## [What you will do]
Repeat the entries exactly, and do not carry the pictures over.

## [Recorded data]
----
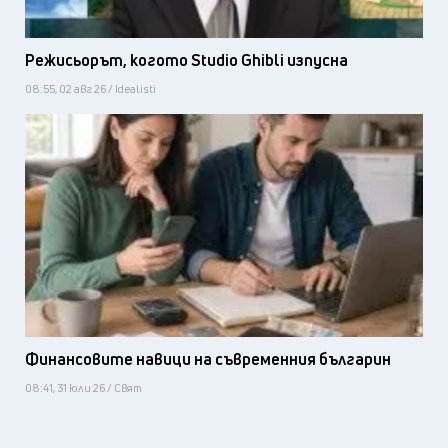
Режисьорът, когото Studio Ghibli изпусна
08:55, 02 авг 26 / Idealisti
Финансовите навици на съвременния българин
08:41, 31 юли 26 / Свят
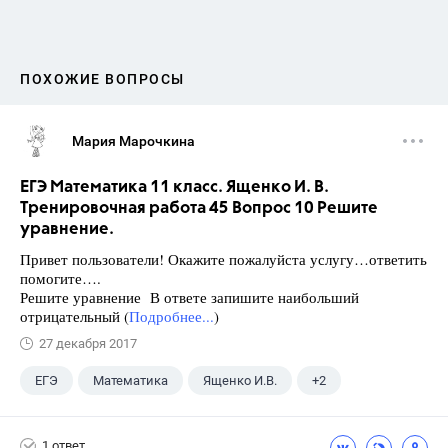
ПОХОЖИЕ ВОПРОСЫ
Мария Марочкина
ЕГЭ Математика 11 класс. Ященко И. В.
Тренировочная работа 45 Вопрос 10 Решите
уравнение.
Привет пользователи! Окажите пожалуйста услугу…ответить
помогите….
Решите уравнение В ответе запишите наибольший
отрицательный (
Подробнее...
)
27 декабря 2017
ЕГЭ
Математика
Ященко И.В.
+2
Семенов А.В.
11 класс
1 ответ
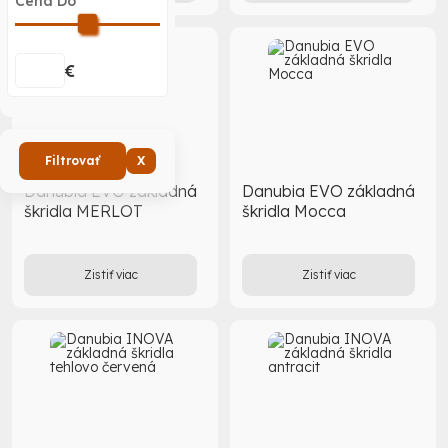
Cena Do
€
Filtrovať
X
Danubia EVO základná
Danubia EVO základná
škridla MERLOT
škridla Mocca
Zistiť viac
Zistiť viac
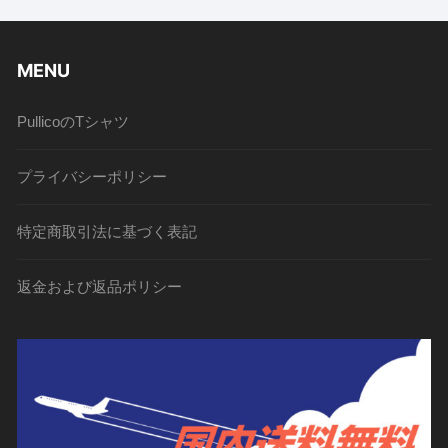
MENU
PullicoのTシャツ
プライバシーポリシー
特定商取引法に基づく表記
返金および返品ポリシー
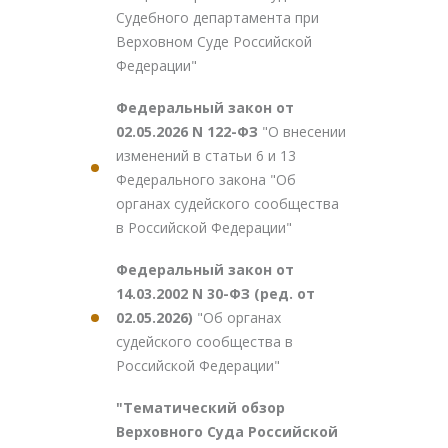
Судебного департамента при
Верховном Суде Российской
Федерации"
Федеральный закон от
02.05.2026 N 122-ФЗ
"О внесении
изменений в статьи 6 и 13
Федерального закона "Об
органах судейского сообщества
в Российской Федерации"
Федеральный закон от
14.03.2002 N 30-ФЗ (ред. от
02.05.2026)
"Об органах
судейского сообщества в
Российской Федерации"
"Тематический обзор
Верховного Суда Российской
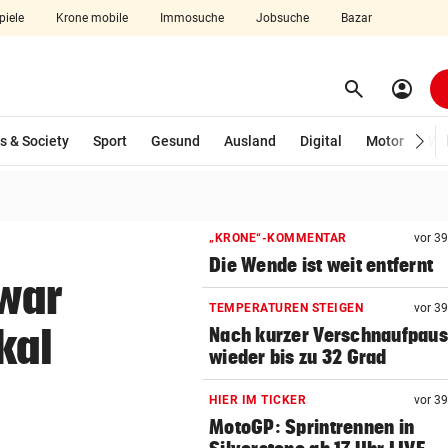
piele
Krone mobile
Immosuche
Jobsuche
Bazar
search
account_circle
Menü aufklappen
Suchen
s & Society
Sport
Gesund
Ausland
Digital
Motor
Wir
len
„KRONE“-KOMMENTAR
vor 3
Die Wende ist weit entfernt
 war
TEMPERATUREN STEIGEN
vor 3
kal
Nach kurzer Verschnaufpau
wieder bis zu 32 Grad
HIER IM TICKER
vor 3
MotoGP: Sprintrennen in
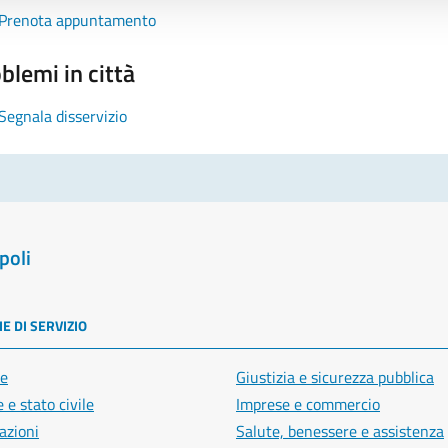
Prenota appuntamento
blemi in città
Segnala disservizio
poli
E DI SERVIZIO
e
Giustizia e sicurezza pubblica
 e stato civile
Imprese e commercio
azioni
Salute, benessere e assistenza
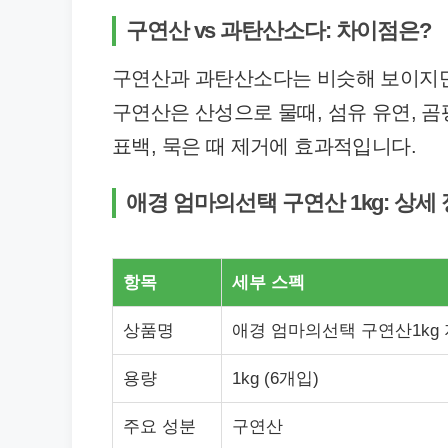
구연산 vs 과탄산소다: 차이점은?
구연산과 과탄산소다는 비슷해 보이지만
구연산은 산성으로 물때, 섬유 유연, 
표백, 묵은 때 제거에 효과적입니다.
애경 엄마의선택 구연산 1kg: 상세
항목
세부 스펙
상품명
애경 엄마의선택 구연산1kg 
용량
1kg (6개입)
주요 성분
구연산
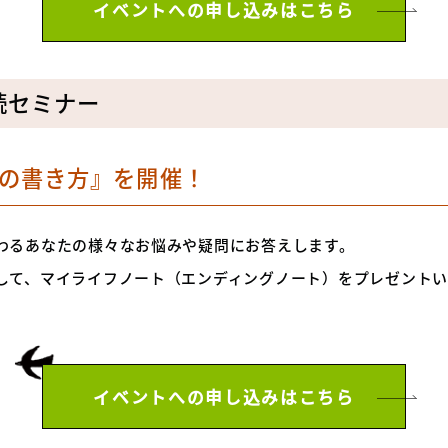
イベントへの申し込みはこちら
続セミナー
の書き方』を開催！
わるあなたの様々なお悩みや疑問にお答えします。
して、マイライフノート（エンディングノート）をプレゼント
イベントへの申し込みはこちら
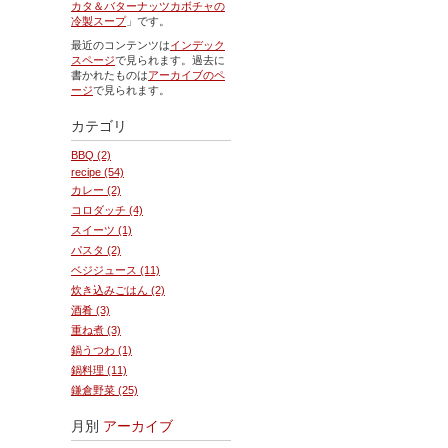
カタ＆バターナッツカボチャの
冷製スープ
」です。
最近のコンテンツは
インデック
スページ
で見られます。過去に
書かれたものは
アーカイブのペ
ージ
で見られます。
カテゴリ
BBQ (2)
recipe (54)
カレー (2)
コロダッチ (4)
スイーツ (1)
パスタ (2)
ベジジュース (11)
炊き込みごはん (2)
酒肴 (3)
重ね煮 (3)
鍋うつわ (1)
鍋料理 (11)
鎌倉野菜 (25)
月別
アーカイブ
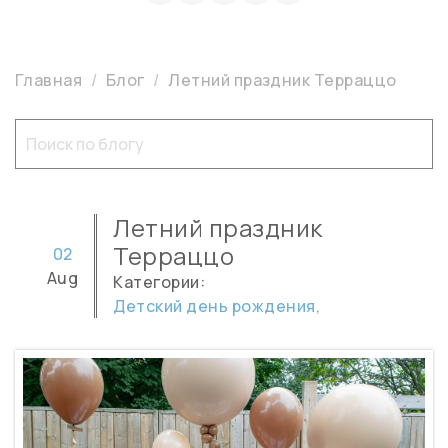
Главная
Блог
Летний праздник Терраццо
Летний праздник
Терраццо
02
Aug
Категории:
Детский день рождения,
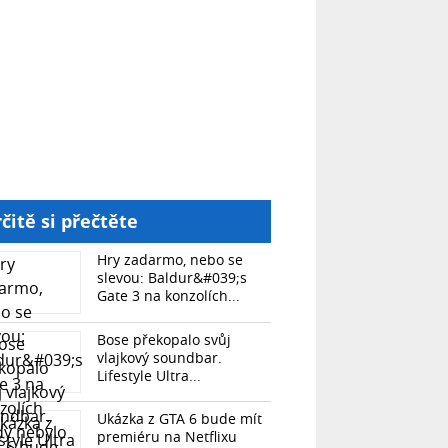
čitě si přečtěte
Hry zadarmo, nebo se
slevou: Baldur&#039;s
Gate 3 na konzolích...
Bose překopalo svůj
vlajkový soundbar.
Lifestyle Ultra...
Ukázka z GTA 6 bude mít
premiéru na Netflixu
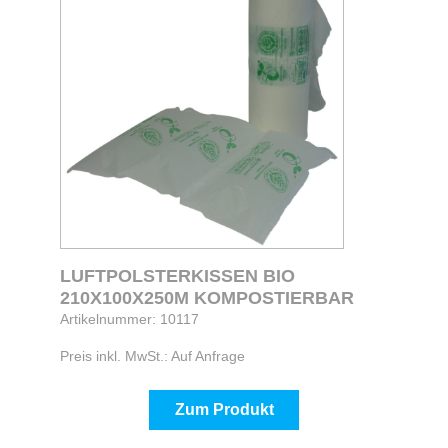
LUFTPOLSTERKISSEN BIO
210X100X250M KOMPOSTIERBAR
Artikelnummer: 10117
Preis inkl. MwSt.: Auf Anfrage
Zum Produkt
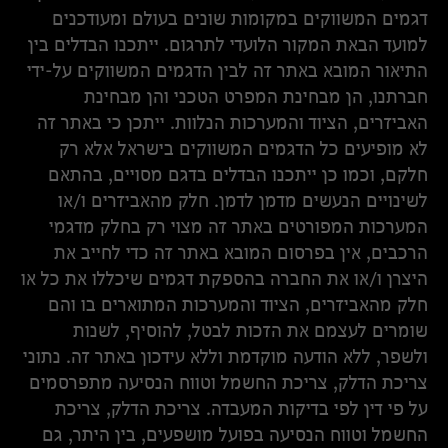
דגמים המשווקים במקומות שונים בעולם ומעודכנים
למועד הבאת המקור הלועדי לתרגום. ייתכנו הבדלים בין
התיאור המובא באתר זה לבין הדגמים המשווקים על-ידי
חברתנו, הן מבחינת המפרט הטכני והן מבחינת
האביזרים, הציוד והמערכות הנלוות. ייתכן כי באתר זה
לא מופיעים כל הדגמים המשווקים בישראל אלא רק
חלקם, וכמו כן ייתכנו הבדלים בדגם מסויים, בהתאם
לשינויים הנעשים מדמן לדמן. חלק מהאביזרים ו/או
המערכות המפורטים באתר זה מצוי רק בחלק מדגמי
הרכבים, אין בפרסום המובא באתר זה כדי לחייב את
היצרן ו/או את החברה בהספקת דגמים שיכללו את כל או
חלק מהאביזרים, הציוד והמערכות המתוארים בו והם
שומרים לעצמם את הזכות לבטל, להוסיף, לשנות
ולשפר, ללא הודעה מוקדמת וללא עידכון באתר זה. נתוני
צריכת הדלק, צריכת החשמל וטווח הנסיעה מתפרסמים
על פי דין לפי בדיקות המעבדה. צריכת הדלק, צריכת
החשמל וטווח הנסיעה בפועל מושפעים, בין היתר, גם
----
## [Final answer]
Режисьорът, когото Studio Ghibli изпусна
08:55, 02 авг 26 / Idealisti
Финансовите навици на съвременния българин
08:41, 31 юли 26 / Свят
ПОХОЖИЕ ВОПРОСЫ
Мария Марочкина
ЕГЭ Математика 11 класс. Ященко И. В.
Тренировочная работа 45 Вопрос 10 Решите
уравнение.
Привет пользователи! Окажите пожалуйста услугу…ответить
помогите….
Решите уравнение В ответе запишите наибольший
отрицательный (
Подробнее...
)
27 декабря 2017
ЕГЭ
Математика
Ященко И.В.
+2
Семенов А.В.
11 класс
1 ответ
Cena Do
€
Filtrovať
X
Danubia EVO základná
Danubia EVO základná
škridla MERLOT
škridla Mocca
Zistiť viac
Zistiť viac
MENU
PullicoのTシャツ
プライバシーポリシー
特定商取引法に基づく表記
返金および返品ポリシー
Судебного департамента при
Верховном Суде Российской
Федерации"
Федеральный закон от
02.05.2026 N 122-ФЗ
"О внесении
изменений в статьи 6 и 13
Федерального закона "Об
органах судейского сообщества
в Российской Федерации"
Федеральный закон от
14.03.2002 N 30-ФЗ (ред. от
02.05.2026)
"Об органах
судейского сообщества в
Российской Федерации"
"Тематический обзор
Верховного Суда Российской
piele
Krone mobile
Immosuche
Jobsuche
Bazar
search
account_circle
Menü aufklappen
Suchen
s & Society
Sport
Gesund
Ausland
Digital
Motor
Wir
len
„KRONE“-KOMMENTAR
vor 3
Die Wende ist weit entfernt
 war
TEMPERATUREN STEIGEN
vor 3
kal
Nach kurzer Verschnaufpau
wieder bis zu 32 Grad
HIER IM TICKER
vor 3
MotoGP: Sprintrennen in
Prenota appuntamento
blemi in città
Segnala disservizio
poli
E DI SERVIZIO
e
Giustizia e sicurezza pubblica
 e stato civile
Imprese e commercio
azioni
Salute, benessere e assistenza
구연산 vs 과탄산소다: 차이점은?
구연산과 과탄산소다는 비슷해 보이지만
구연산은 산성으로 물때, 섬유 유연, 
표백, 묵은 때 제거에 효과적입니다.
애경 엄마의선택 구연산 1kg: 상세
항목
세부 스펙
상품명
애경 엄마의선택 구연산1kg 
용량
1kg (6개입)
주요 성분
구연산
イベントへの申し込みはこちら
続セミナー
の書き方』を開催！
わるあなたの様々なお悩みや疑問にお答えします。
して、マイライフノート（エンディングノート）をプレゼント
イベントへの申し込みはこちら
カタ＆バターナッツカボチャの
冷製スープ
」です。
最近のコンテンツは
インデック
スページ
で見られます。過去に
書かれたものは
アーカイブのペ
ージ
で見られます。
カテゴリ
BBQ (2)
recipe (54)
カレー (2)
コロダッチ (4)
スイーツ (1)
パスタ (2)
ベジジュース (11)
炊き込みごはん (2)
酒肴 (3)
重ね煮 (3)
鍋うつわ (1)
鍋料理 (11)
鎌倉野菜 (25)
月別
アーカイブ
Главная
Блог
Летний праздник Терраццо
Летний праздник
Терраццо
02
Aug
Категории:
Детский день рождения,
čitě si přečtěte
Hry zadarmo, nebo se
slevou: Baldur&#039;s
Gate 3 na konzolích...
Bose překopalo svůj
vlajkový soundbar.
Lifestyle Ultra...
Ukázka z GTA 6 bude mít
premiéru na Netflixu
LUFTPOLSTERKISSEN BIO
210X100X250M KOMPOSTIERBAR
Artikelnummer: 10117
Preis inkl. MwSt.: Auf Anfrage
Zum Produkt
דגמים המשווקים במקומות שונים בעולם ומעודכנים
למועד הבאת המקור הלועדי לתרגום. ייתכנו הבדלים בין
התיאור המובא באתר זה לבין הדגמים המשווקים על-ידי
חברתנו, הן מבחינת המפרט הטכני והן מבחינת
האביזרים, הציוד והמערכות הנלוות. ייתכן כי באתר זה
לא מופיעים כל הדגמים המשווקים בישראל אלא רק
חלקם, וכמו כן ייתכנו הבדלים בדגם מסויים, בהתאם
לשינויים הנעשים מדמן לדמן. חלק מהאביזרים ו/או
המערכות המפורטים באתר זה מצוי רק בחלק מדגמי
הרכבים, אין בפרסום המובא באתר זה כדי לחייב את
היצרן ו/או את החברה בהספקת דגמים שיכללו את כל או
חלק מהאביזרים, הציוד והמערכות המתוארים בו והם
שומרים לעצמם את הזכות לבטל, להוסיף, לשנות
ולשפר, ללא הודעה מוקדמת וללא עידכון באתר זה. נתוני
צריכת הדלק, צריכת החשמל וטווח הנסיעה מתפרסמים
על פי דין לפי בדיקות המעבדה. צריכת הדלק, צריכת
החשמל וטווח הנסיעה בפועל מושפעים, בין היתר, גם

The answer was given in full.